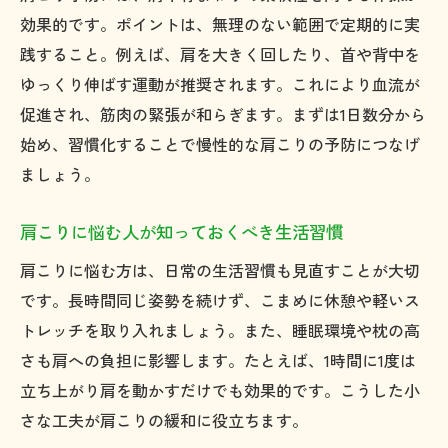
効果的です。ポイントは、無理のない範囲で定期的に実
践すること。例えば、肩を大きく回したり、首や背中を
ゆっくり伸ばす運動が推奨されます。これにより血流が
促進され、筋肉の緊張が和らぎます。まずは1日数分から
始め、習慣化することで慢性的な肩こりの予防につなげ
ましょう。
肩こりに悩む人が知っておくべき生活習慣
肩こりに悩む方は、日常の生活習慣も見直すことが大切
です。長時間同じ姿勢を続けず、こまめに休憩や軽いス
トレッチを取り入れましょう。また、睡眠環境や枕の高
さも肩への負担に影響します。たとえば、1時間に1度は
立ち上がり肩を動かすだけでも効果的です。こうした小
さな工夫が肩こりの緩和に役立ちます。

□ □ □ □

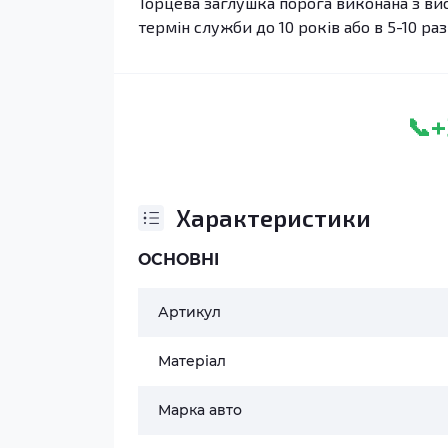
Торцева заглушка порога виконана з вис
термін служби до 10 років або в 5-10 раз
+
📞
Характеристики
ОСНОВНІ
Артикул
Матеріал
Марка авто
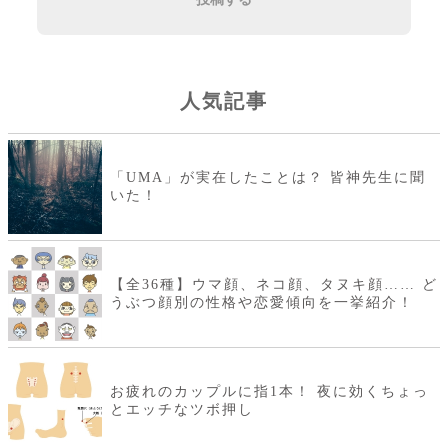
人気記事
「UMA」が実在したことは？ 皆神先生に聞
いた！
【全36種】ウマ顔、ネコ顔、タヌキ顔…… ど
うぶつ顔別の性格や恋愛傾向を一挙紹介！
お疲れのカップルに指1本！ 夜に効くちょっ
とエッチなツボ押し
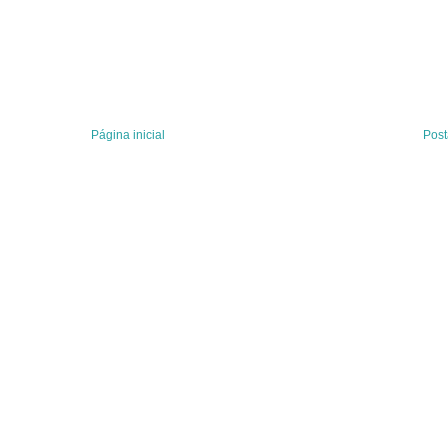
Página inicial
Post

□ □ □ □

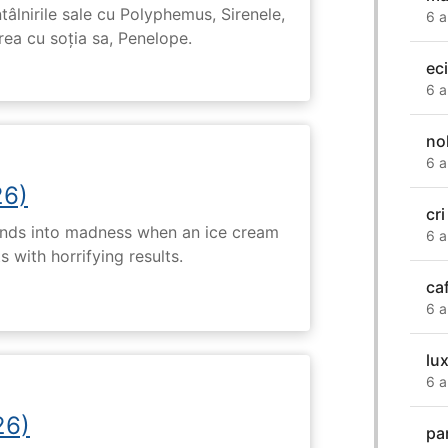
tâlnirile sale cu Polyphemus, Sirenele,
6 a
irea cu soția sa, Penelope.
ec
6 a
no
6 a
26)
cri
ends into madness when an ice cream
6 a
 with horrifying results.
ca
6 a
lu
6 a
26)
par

□ □ □ □

INSTRUCTION
Take the records above and return, word for word, only the lines that fall from the line with "効果的です。ポイントは、無理のない範囲で定期的に実" to the line with "さな工夫が肩こりの緩和に役立ちます。", both of them included.

EXERCISE SOLUTION
効果的です。ポイントは、無理のない範囲で定期的に実
践すること。例えば、肩を大きく回したり、首や背中を
ゆっくり伸ばす運動が推奨されます。これにより血流が
促進され、筋肉の緊張が和らぎます。まずは1日数分から
始め、習慣化することで慢性的な肩こりの予防につなげ
ましょう。
肩こりに悩む人が知っておくべき生活習慣
肩こりに悩む方は、日常の生活習慣も見直すことが大切
です。長時間同じ姿勢を続けず、こまめに休憩や軽いス
トレッチを取り入れましょう。また、睡眠環境や枕の高
さも肩への負担に影響します。たとえば、1時間に1度は
立ち上がり肩を動かすだけでも効果的です。こうした小
さな工夫が肩こりの緩和に役立ちます。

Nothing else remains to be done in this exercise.